Small town is trying to ban “adult entertainment” to quash drag performances

A drag queen reads a book at a St. John, New Brunswick event
Photo: Shutterstock

The Bartlesville, Oklahoma City Council voted earlier this week to draft a new ordinance banning “adult entertainment” in public parks following outcry over a September Pride event that featured drag performers.

The 4-1 vote Tuesday followed months of debate over the event, sponsored by Oklahomans for Equality Bartlesville (OKEQ) in Unity Square Park. In October, resident Shannon King presented the council with an online petition she’d organized requesting that they take action to determine whether the Pride event “violated any state laws, city ordinances, or city contracts for use of public areas and if so, to take appropriate action.”

“If no laws or ordinances were broken, and no current contracts violated, then I ask you to study this issue and consider a new city ordinance to prohibit adult-oriented activity from happening in our public areas again,” the petition, which reportedly received over 2,000 unverified signatures, read.

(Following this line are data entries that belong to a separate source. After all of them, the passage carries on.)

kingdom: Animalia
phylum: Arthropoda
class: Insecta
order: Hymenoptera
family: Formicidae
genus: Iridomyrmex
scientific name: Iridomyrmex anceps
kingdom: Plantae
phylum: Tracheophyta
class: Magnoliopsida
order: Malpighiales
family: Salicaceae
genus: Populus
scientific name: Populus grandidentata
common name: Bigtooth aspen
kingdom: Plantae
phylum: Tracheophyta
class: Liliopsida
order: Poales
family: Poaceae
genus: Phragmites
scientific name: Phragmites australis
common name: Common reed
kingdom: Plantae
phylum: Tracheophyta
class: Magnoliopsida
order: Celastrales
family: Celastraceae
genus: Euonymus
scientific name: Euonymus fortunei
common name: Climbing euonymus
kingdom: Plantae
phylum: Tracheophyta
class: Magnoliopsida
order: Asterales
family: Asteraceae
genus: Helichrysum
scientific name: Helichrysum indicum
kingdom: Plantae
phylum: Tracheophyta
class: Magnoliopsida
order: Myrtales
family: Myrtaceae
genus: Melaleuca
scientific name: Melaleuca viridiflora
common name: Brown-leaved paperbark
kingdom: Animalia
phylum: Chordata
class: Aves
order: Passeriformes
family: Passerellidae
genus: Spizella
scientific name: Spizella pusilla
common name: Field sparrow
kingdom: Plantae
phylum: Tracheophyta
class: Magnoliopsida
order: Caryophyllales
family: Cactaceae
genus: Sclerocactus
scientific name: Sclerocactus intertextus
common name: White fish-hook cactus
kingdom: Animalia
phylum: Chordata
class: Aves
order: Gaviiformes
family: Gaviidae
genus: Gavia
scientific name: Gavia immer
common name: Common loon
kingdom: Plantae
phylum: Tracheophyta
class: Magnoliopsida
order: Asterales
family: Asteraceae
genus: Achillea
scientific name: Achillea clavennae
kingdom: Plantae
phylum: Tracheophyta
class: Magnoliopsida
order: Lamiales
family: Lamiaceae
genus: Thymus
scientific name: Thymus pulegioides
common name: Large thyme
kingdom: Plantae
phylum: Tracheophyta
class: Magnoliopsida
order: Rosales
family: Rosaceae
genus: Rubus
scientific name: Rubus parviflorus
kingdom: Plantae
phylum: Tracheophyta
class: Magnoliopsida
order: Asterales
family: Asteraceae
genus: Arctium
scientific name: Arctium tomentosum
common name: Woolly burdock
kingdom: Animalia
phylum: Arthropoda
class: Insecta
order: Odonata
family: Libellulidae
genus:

City staffers initially worked to negotiate an agreement between King and OKEQ, but negotiations broke down after King withdrew saying she did not believe she had the authority to agree to any terms. OKEQ’s board later voted to withdraw all concessions they had offered relating to the drag performances, saying in a statement that “It would be discriminatory to insist that only our group move our performances inside while others are free to use the public space as they deem necessary.”

At Tuesday’s meeting, the city council voted to authorize City Attorney Jess Kane to obtain outside counsel with expertise in constitutional law to assist in drafting potential municipal ordinances that may be both “content neutral,” or which apply to everyone rather than a specific individual or group, and which seek to define and regulate “obscenity” in Bartlesville, according to a release from the City of Bartlesville.

City Manager Mike Bailey had warned that this approach could lead to legal challenges and have unintended consequences. The city’s Parks Board and Unity Square Management Committee had advised that existing laws and regulations already prohibited inappropriate performances in city parks. As the Bartlesville Examiner-Enterprise reports, the council chose to ignore these warnings. The city council also declined to define “adult entertainment.”

The council also directed city staff to draft a resolution to request that the Oklahoma Legislature review adult entertainment in public places and provide direction.

OKEQ Attorney Joshua Payton called the decision “pandering.”

“It’s obvious they have no clue what they are doing,” he said.